The case study of the Women of Liberia Mass Action of Peace demonstrates a number of affinities with hypotheses for successful leadership in contemporary management theory, such as those outlined by Gundling, Hogan and Cvitkovich. (2011) Clearly, the presence of a strong individual leader, such as Gbowee, was necessary to the success of the movement. But what can be learned from the case study is precisely the dimensions which Gbowee stressed in the formation of this organization. According to the precise context of the conflict that Gbowee’s leadership was to tackle, arguably most crucial to the movement’s success was that it employed “intercultural perspectives on leadership.” (Gundling, Hogan & Cvitkovich, 2011) Gundling, Hogan & Cvitkovich (2011, 4) stress that in an increasingly globalized world, where intercultural interactions are the norm instead of the exception, that the successful leader must take into account cultural differences. Within the context of the civil war in Liberia, such an emphasis on intercultural perspectives was absolutely necessary to the success of the movement. If Gbowee had only emphasized one side of the conflict, either the Christian or the Islamic, the movement would obviously have only repeated the terms of the initial conflict. The entire success of Gbowee stemmed from the inclusion of both Muslim and Christian women so as to demonstrate a powerful protest from all sides involved in the war against the war itself.

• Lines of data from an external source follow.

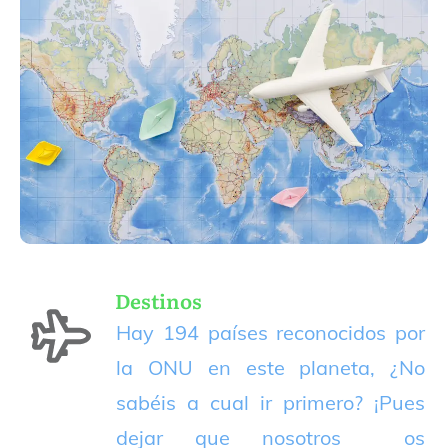
Destinos
Hay 194 países reconocidos por
la ONU en este planeta, ¿No
sabéis a cual ir primero? ¡Pues
dejar que nosotros os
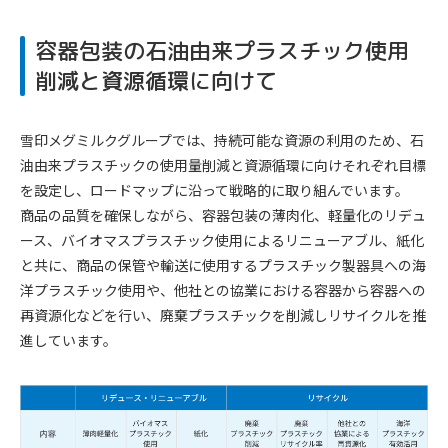
容器包装の石油由来プラスチック使用
削減と資源循環に向けて
雪印メグミルクグループでは、持続可能な資源の利用のため、石
油由来プラスチックの使用量削減と資源循環に向けそれぞれ目標
を設定し、ロードマップに沿って戦略的に取り組んでいます。
商品の品質を確保しながら、容器包装の薄肉化、軽量化のリデュ
ース、バイオマスプラスチック使用によるリニューアブル、紙化
と共に、商品の保管や輸送に使用するプラスチック製器具への海
洋プラスチック使用や、他社との協業における容器から容器への
再資源化などを行い、廃棄プラスチックを削減しリサイクルを推
進しています。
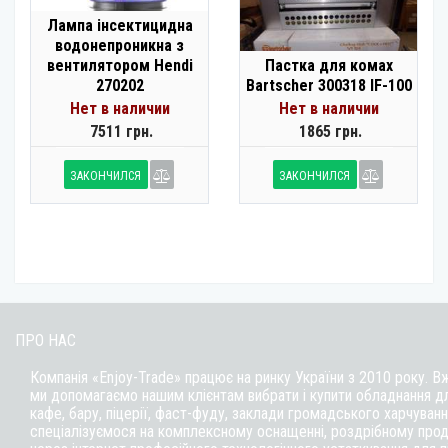
Лампа інсектицидна
водонепроникна з
вентилятором Hendi
Пастка для комах
270202
Bartscher 300318 IF-100
Нет в наличии
Нет в наличии
7511 грн.
1865 грн.
ЗАКОНЧИЛСЯ
ЗАКОНЧИЛСЯ
ПРО НАС
Компанія «Enjoy-Trade» працює на ринку України з 2010 року. В
ми допомагаємо нашим клієнтам вибрати і купити обладнання д
кафе,
бару
, піцерії,
фаст-фуду
, заклади громадського харчуванн
спеціалізуємося на комплексному оснащенні, роздрібному прод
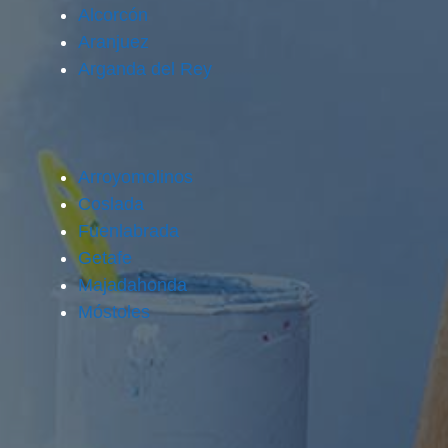
Alcorcón
Aranjuez
Arganda del Rey
Arroyomolinos
Coslada
Fuenlabrada
Getafe
Majadahonda
Móstoles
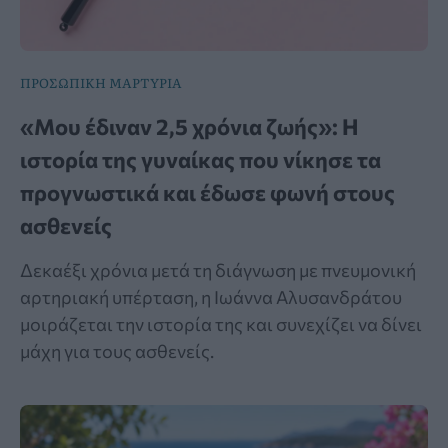
ΠΡΟΣΩΠΙΚΗ ΜΑΡΤΥΡΙΑ
«Μου έδιναν 2,5 χρόνια ζωής»: Η
ιστορία της γυναίκας που νίκησε τα
προγνωστικά και έδωσε φωνή στους
ασθενείς
Δεκαέξι χρόνια μετά τη διάγνωση με πνευμονική
αρτηριακή υπέρταση, η Ιωάννα Αλυσανδράτου
μοιράζεται την ιστορία της και συνεχίζει να δίνει
μάχη για τους ασθενείς.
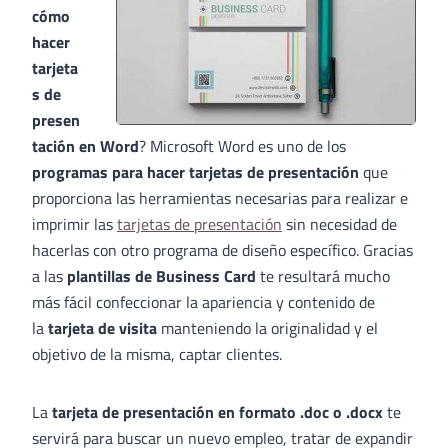
cómo
hacer
tarjeta
s de
presen
tación en Word
? Microsoft Word es uno de los
programas para hacer tarjetas de presentación
que
proporciona las herramientas necesarias para realizar e
imprimir las
tarjetas de presentación
sin necesidad de
hacerlas con otro programa de diseño específico. Gracias
a las
plantillas de Business Card
te resultará mucho
más fácil confeccionar la apariencia y contenido de
la
tarjeta de visita
manteniendo la originalidad y el
objetivo de la misma, captar clientes.
La
tarjeta de presentación en formato .doc o .docx
te
servirá para buscar un nuevo empleo, tratar de expandir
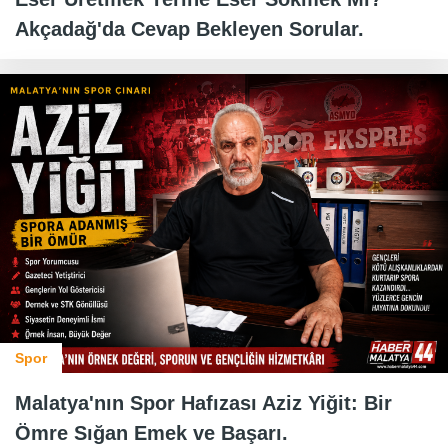
Akçadağ'da Cevap Bekleyen Sorular.
Spor
Malatya'nın Spor Hafızası Aziz Yiğit: Bir
Ömre Sığan Emek ve Başarı.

In other words, the accomplishments of Women of Liberia Mass Action for Peace can also be understood through the concept of “closing the gap”, or “results through relationships” and “frame-shifting.” (Gundling, Hogan & Cvitkovich) The entire strategy of the movement was, in effect, to “close the gap” and allow another voice to be heard in the civil war. On the one hand, the success of the movement can be seen clearly as the derivative of “results through relationships.” Once again, if the movement had not united both Christian and Muslim women, then it would only have repeated the religious divide that was the basis of the Liberian civil war. The entire results obtained by the movement came from the relationship between Christian and Muslim which was its very foundation. Yet another key leadership strategy employed was that of “frame-shifting.” The civil war essentially continued because it was understood, by its participants as well, as a war between two sides, a narrative of Christian against Muslim.

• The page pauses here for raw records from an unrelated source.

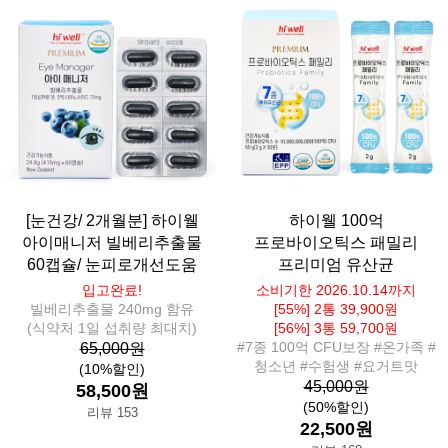
[눈건강/ 2개월분] 하이웰
하이웰 100억
아이매니저 빌베리추출물
프로바이오틱스 패밀리
60캡슐/ 눈피로개선도움
프리미엄 유산균
입고완료!
소비기한 2026.10.14까지
빌베리추출물 240mg 함유
[55%] 2통 39,900원
(식약처 1일 섭취량 최대치)
[56%] 3통 59,700원
#7종 100억 CFU보장 #온가족 #
65,000원
청소년 #수험생 #요거트맛
(10%할인)
45,000원
58,500원
(50%할인)
리뷰 153
22,500원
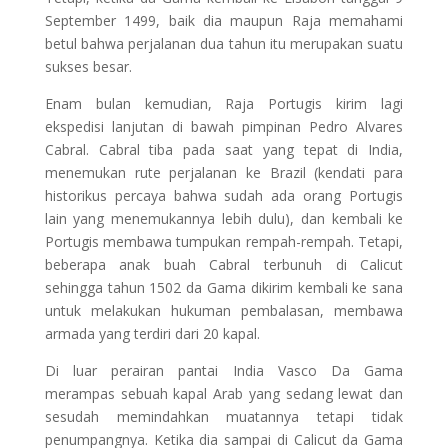
September 1499, baik dia maupun Raja memahami
betul bahwa perjalanan dua tahun itu merupakan suatu
sukses besar.
Enam bulan kemudian, Raja Portugis kirim lagi
ekspedisi lanjutan di bawah pimpinan Pedro Alvares
Cabral. Cabral tiba pada saat yang tepat di India,
menemukan rute perjalanan ke Brazil (kendati para
historikus percaya bahwa sudah ada orang Portugis
lain yang menemukannya lebih dulu), dan kembali ke
Portugis membawa tumpukan rempah-rempah. Tetapi,
beberapa anak buah Cabral terbunuh di Calicut
sehingga tahun 1502 da Gama dikirim kembali ke sana
untuk melakukan hukuman pembalasan, membawa
armada yang terdiri dari 20 kapal.
Di luar perairan pantai India Vasco Da Gama
merampas sebuah kapal Arab yang sedang lewat dan
sesudah memindahkan muatannya tetapi tidak
penumpangnya. Ketika dia sampai di Calicut da Gama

So long as this narrative remained in place, the civil war continued. What the movement accomplished was precisely to shift the narrative frame. If the war had understood itself to be a war of Christian against Muslim, Gbowee’s group now created a new narrative, whereby both Christians and Muslims now wanted to the war to end. Essentially, in the civil war, there had been two sides: Christian and Muslim. What Gbowee did was shift the frame, so that there was now a third side present, which wanted the war to end, and included both Christians and Muslims. The frame was shifted, in so far as the previous way of understanding and living within the conflict was no longer applicable, because the movement managed to “close the gap” between the two sides, thereby creating a third position that showed that the narrative frame of the conflict was not applicable to all Liberians. The Women of Liberia Mass Action for Peace is a brilliant example of global leadership concepts being employed so as to effect radical and significant change.